What is being asked: Set down exactly the lines below between the line holding "candle holder: present [164,189,217,224]" and the line holding "house plant: none [530,285,603,429]", inclusive; no other line belongs in the answer.

[[ Excerpted records, beginning ]]

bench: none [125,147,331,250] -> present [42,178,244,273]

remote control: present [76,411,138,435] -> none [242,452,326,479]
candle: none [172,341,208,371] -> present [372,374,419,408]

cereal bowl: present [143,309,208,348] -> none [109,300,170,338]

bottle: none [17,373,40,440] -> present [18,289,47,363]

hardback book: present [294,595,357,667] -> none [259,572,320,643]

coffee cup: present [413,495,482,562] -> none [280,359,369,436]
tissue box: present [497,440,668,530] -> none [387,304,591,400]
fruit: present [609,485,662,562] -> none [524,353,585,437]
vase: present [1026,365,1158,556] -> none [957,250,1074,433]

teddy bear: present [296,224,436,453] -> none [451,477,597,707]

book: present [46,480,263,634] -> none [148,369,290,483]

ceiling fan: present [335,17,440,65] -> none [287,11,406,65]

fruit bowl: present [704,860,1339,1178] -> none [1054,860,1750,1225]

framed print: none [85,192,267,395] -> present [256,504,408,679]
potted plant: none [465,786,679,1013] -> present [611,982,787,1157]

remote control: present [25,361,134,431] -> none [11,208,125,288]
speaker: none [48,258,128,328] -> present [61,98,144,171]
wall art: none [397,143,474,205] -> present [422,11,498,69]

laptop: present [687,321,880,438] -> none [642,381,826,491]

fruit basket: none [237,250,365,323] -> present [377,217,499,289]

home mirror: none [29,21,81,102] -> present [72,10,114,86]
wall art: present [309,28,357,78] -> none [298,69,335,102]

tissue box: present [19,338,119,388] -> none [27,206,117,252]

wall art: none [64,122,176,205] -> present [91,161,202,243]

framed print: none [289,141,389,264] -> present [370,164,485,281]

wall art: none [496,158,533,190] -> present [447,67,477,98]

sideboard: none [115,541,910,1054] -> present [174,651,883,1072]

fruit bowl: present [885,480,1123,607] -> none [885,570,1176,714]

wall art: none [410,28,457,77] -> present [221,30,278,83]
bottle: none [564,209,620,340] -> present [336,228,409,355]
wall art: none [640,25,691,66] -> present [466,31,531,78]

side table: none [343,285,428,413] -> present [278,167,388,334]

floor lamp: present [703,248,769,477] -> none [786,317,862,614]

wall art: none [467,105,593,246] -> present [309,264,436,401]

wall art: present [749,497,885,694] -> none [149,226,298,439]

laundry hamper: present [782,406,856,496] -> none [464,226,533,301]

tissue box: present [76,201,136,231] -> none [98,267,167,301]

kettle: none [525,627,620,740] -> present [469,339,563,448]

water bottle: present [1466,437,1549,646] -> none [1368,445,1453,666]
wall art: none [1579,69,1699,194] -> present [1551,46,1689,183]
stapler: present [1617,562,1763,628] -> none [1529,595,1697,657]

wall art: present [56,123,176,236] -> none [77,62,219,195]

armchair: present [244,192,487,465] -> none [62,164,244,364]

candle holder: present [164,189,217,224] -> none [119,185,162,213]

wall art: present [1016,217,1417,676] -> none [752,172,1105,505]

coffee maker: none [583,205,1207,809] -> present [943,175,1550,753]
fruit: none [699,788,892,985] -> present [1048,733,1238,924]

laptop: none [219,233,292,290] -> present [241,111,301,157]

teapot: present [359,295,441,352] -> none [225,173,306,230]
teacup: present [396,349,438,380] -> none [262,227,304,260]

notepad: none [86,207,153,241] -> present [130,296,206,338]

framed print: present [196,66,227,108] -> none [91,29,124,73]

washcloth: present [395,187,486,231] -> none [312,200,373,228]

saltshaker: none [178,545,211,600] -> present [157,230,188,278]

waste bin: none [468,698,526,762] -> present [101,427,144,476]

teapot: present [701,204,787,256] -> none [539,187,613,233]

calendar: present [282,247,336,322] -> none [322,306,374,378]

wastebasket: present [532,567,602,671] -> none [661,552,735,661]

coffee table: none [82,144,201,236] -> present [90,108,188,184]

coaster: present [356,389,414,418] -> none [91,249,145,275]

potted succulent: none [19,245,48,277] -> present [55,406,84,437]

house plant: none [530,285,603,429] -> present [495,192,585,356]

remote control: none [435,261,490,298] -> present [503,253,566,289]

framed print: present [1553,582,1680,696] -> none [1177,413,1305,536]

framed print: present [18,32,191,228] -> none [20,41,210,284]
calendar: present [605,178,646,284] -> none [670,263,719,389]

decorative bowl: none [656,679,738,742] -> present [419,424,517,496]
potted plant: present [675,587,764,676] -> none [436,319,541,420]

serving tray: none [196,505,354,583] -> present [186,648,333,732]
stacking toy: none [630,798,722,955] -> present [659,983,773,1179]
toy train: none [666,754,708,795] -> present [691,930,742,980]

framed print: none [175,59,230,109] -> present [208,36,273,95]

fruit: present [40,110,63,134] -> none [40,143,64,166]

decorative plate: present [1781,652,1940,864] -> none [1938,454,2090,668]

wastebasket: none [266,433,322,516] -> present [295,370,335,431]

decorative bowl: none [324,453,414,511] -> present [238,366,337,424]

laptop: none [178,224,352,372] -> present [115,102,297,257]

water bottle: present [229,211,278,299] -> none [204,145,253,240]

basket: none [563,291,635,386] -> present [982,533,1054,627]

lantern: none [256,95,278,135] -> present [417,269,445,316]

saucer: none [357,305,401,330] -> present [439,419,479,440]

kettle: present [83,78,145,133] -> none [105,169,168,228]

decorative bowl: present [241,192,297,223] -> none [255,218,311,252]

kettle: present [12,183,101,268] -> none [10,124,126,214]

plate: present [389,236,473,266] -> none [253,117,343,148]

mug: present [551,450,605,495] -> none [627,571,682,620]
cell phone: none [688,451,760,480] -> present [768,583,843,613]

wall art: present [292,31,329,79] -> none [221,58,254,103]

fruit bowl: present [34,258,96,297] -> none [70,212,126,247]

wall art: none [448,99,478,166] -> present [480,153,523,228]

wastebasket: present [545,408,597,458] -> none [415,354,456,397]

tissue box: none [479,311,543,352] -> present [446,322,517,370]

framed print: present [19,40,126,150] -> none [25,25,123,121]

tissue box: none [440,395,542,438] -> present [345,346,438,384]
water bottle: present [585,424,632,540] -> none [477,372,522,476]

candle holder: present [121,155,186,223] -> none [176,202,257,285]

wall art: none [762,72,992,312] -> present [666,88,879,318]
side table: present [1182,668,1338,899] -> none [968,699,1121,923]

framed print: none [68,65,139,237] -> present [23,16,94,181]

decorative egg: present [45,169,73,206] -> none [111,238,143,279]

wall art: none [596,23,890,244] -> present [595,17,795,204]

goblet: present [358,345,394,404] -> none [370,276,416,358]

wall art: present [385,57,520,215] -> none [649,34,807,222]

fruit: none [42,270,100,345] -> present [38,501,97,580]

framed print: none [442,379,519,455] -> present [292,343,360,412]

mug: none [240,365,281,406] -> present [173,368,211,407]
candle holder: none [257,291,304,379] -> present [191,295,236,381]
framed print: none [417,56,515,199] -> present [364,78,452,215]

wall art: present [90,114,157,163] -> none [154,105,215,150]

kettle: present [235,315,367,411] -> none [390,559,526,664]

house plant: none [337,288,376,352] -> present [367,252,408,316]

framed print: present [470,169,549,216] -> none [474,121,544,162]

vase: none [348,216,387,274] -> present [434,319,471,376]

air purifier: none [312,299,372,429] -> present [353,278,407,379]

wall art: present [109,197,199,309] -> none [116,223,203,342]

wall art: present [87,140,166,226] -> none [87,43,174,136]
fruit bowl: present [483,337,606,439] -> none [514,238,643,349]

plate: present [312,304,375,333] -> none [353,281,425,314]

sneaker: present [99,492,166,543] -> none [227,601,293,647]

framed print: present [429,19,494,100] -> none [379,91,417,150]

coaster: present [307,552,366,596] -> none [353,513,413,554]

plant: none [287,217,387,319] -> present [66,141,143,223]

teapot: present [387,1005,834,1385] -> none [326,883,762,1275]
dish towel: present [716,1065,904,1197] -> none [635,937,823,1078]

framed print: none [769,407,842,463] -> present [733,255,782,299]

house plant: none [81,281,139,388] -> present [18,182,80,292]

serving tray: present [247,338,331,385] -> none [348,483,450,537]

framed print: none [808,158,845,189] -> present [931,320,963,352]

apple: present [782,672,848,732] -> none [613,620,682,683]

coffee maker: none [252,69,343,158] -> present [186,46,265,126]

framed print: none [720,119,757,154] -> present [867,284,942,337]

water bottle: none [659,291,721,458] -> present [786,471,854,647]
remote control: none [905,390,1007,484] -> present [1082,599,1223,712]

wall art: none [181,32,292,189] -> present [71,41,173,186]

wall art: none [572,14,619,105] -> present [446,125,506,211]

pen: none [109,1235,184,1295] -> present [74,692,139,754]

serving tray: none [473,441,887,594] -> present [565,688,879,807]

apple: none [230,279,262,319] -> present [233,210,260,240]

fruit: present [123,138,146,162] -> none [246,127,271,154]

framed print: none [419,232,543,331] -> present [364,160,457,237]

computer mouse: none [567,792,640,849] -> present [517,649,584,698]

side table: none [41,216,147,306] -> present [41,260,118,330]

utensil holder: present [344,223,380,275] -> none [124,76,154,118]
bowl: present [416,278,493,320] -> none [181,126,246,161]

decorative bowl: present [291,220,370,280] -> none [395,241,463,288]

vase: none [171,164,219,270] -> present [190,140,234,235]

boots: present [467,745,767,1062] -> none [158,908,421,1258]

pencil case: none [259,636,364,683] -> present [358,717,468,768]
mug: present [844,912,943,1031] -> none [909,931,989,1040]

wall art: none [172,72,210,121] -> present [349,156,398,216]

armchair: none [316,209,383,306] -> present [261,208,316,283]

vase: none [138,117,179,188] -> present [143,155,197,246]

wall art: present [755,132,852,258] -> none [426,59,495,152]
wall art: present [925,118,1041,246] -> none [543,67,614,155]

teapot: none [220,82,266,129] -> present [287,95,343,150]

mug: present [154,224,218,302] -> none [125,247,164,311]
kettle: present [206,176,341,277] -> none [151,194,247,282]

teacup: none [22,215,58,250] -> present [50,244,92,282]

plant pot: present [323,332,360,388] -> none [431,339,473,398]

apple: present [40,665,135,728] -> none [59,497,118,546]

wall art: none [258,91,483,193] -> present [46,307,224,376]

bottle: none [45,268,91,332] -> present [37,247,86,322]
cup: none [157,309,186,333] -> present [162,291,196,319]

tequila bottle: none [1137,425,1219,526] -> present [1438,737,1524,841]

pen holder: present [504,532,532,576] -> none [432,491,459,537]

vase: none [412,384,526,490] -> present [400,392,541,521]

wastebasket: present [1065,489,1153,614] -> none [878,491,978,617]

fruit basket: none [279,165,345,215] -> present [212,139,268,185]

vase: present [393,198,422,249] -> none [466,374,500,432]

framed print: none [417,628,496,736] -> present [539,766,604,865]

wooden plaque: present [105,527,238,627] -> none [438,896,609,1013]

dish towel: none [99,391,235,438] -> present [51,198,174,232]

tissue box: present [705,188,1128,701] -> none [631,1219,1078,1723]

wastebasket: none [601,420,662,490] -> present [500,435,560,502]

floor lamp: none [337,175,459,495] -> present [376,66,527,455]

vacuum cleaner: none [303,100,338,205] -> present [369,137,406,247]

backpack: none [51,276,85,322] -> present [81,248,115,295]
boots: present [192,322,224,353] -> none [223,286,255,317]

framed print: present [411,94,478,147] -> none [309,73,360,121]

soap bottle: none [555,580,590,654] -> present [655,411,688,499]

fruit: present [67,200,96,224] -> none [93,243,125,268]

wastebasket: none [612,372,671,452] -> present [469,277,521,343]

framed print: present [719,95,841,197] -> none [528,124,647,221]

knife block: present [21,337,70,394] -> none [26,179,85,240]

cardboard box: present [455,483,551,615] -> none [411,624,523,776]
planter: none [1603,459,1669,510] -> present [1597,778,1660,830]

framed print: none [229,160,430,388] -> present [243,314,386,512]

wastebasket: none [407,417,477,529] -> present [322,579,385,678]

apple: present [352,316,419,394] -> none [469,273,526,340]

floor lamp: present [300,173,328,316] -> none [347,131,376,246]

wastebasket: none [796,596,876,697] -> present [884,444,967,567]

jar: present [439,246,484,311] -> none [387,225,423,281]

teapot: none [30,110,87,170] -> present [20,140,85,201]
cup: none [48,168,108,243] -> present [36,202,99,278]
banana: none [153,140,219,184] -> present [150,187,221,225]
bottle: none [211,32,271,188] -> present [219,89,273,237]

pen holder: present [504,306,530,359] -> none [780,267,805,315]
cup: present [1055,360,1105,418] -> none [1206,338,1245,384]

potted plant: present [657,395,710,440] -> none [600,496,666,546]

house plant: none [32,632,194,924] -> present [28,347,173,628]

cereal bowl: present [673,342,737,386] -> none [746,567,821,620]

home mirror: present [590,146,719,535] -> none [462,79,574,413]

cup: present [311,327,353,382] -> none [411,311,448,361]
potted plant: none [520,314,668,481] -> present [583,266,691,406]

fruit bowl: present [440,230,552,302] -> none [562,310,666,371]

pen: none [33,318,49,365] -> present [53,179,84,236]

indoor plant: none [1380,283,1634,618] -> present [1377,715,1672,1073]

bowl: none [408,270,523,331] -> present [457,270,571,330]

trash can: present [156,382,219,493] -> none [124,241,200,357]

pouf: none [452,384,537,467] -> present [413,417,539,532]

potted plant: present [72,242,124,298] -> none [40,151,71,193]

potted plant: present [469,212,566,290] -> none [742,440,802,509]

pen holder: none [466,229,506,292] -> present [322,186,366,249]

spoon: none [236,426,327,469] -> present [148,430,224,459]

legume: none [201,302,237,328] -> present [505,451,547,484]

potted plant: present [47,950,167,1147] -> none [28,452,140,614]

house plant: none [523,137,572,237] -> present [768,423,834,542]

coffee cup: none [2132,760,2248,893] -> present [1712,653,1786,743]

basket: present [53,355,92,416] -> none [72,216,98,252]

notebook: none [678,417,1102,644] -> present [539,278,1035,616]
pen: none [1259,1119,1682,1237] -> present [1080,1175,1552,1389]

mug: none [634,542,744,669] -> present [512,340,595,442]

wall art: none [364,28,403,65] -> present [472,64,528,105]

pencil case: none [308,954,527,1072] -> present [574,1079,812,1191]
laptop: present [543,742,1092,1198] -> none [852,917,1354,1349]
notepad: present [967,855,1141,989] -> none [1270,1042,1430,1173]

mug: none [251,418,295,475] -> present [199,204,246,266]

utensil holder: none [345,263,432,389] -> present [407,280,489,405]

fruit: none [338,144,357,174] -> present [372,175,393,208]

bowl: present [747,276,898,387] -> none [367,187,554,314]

[[ Excerpted records, end ]]

Exercise answer:
candle holder: present [164,189,217,224] -> none [119,185,162,213]

wall art: present [1016,217,1417,676] -> none [752,172,1105,505]

coffee maker: none [583,205,1207,809] -> present [943,175,1550,753]
fruit: none [699,788,892,985] -> present [1048,733,1238,924]

laptop: none [219,233,292,290] -> present [241,111,301,157]

teapot: present [359,295,441,352] -> none [225,173,306,230]
teacup: present [396,349,438,380] -> none [262,227,304,260]

notepad: none [86,207,153,241] -> present [130,296,206,338]

framed print: present [196,66,227,108] -> none [91,29,124,73]

washcloth: present [395,187,486,231] -> none [312,200,373,228]

saltshaker: none [178,545,211,600] -> present [157,230,188,278]

waste bin: none [468,698,526,762] -> present [101,427,144,476]

teapot: present [701,204,787,256] -> none [539,187,613,233]

calendar: present [282,247,336,322] -> none [322,306,374,378]

wastebasket: present [532,567,602,671] -> none [661,552,735,661]

coffee table: none [82,144,201,236] -> present [90,108,188,184]

coaster: present [356,389,414,418] -> none [91,249,145,275]

potted succulent: none [19,245,48,277] -> present [55,406,84,437]

house plant: none [530,285,603,429] -> present [495,192,585,356]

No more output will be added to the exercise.